The two witnesses called to testify yesterday focused on the cell phone records that police used in the case, first to find people with whom Brown had talked to around the time of her disappearance and then to create a timeline of her evening with Gaumer on Dec. 29 and into Dec. 30 of 2005.
The call logs show that both Gaumer and Brown's phones were moving south through Baltimore about the same time that Gaumer told police he was driving north to drop Brown off after their date in the city's Mount Vernon and Station North Arts District neighborhoods.
The 42-second voice mail message played yesterday captured a series of thumping noises, shouting, what sounded like grunts or coughing, and brief bursts of a woman's muffled screams. The phone message was recorded at 12:46 a.m. Dec. 30, according to the automated date stamp of Verizon's voice mail system.
Both the outgoing call from Gaumer's phone and the incoming call to Brown's phone hit off a cell phone tower near Arbutus, Phillip Smeak, a records custodian with Verizon Wireless, testified. That meant that the two phones were within a mile and a half of that cell tower when the message was recorded, he told jurors.

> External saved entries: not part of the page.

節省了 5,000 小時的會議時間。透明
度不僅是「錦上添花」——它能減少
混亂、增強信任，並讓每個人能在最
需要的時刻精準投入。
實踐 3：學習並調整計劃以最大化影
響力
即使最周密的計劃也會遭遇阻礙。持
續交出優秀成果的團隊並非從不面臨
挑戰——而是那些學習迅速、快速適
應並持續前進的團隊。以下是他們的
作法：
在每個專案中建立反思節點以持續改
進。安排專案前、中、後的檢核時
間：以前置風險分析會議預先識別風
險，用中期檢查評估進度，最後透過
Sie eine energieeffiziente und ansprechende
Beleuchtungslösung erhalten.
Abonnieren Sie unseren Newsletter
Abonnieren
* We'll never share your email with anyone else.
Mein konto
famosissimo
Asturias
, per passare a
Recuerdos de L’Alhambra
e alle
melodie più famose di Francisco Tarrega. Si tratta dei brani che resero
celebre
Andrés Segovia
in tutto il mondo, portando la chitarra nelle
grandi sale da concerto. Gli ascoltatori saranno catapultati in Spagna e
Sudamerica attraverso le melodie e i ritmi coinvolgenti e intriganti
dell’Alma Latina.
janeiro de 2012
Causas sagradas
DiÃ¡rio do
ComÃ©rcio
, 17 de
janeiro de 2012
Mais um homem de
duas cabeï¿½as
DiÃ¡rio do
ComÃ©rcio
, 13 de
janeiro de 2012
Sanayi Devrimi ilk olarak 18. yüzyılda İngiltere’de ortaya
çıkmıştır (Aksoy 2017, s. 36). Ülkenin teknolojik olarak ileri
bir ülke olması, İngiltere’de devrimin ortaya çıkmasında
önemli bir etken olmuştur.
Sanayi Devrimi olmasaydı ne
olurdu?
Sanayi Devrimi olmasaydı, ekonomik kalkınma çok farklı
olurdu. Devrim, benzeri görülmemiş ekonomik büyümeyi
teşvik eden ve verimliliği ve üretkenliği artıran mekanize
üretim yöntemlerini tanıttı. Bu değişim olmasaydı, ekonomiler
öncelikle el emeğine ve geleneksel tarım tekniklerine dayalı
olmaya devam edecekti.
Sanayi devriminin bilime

Timothy Gardner, a detective with the Baltimore Police Department's missing persons unit, testified that he made a recording of that voice mail message on Feb. 6, 2006, with Verizon's automated date stamp and identification that the call had come from Gaumer's cell phone.
"It was at that point that I wanted to speak to John Gaumer," he told jurors.
The next morning, police arrived at Gaumer's apartment on the University of Maryland, Baltimore County campus. They took him into custody. And during questioning by police - his third interview since Gardner first contacted him Jan. 30 - Gaumer admitted that he killed Brown.
A jury of six women and six men - in addition to three female alternate jurors - is hearing the case. Baltimore County Circuit Judge Mickey J. Norman, who is presiding over the trial, dismissed one alternate juror. Lawyers in the case declined to discuss the reason for the woman's departure.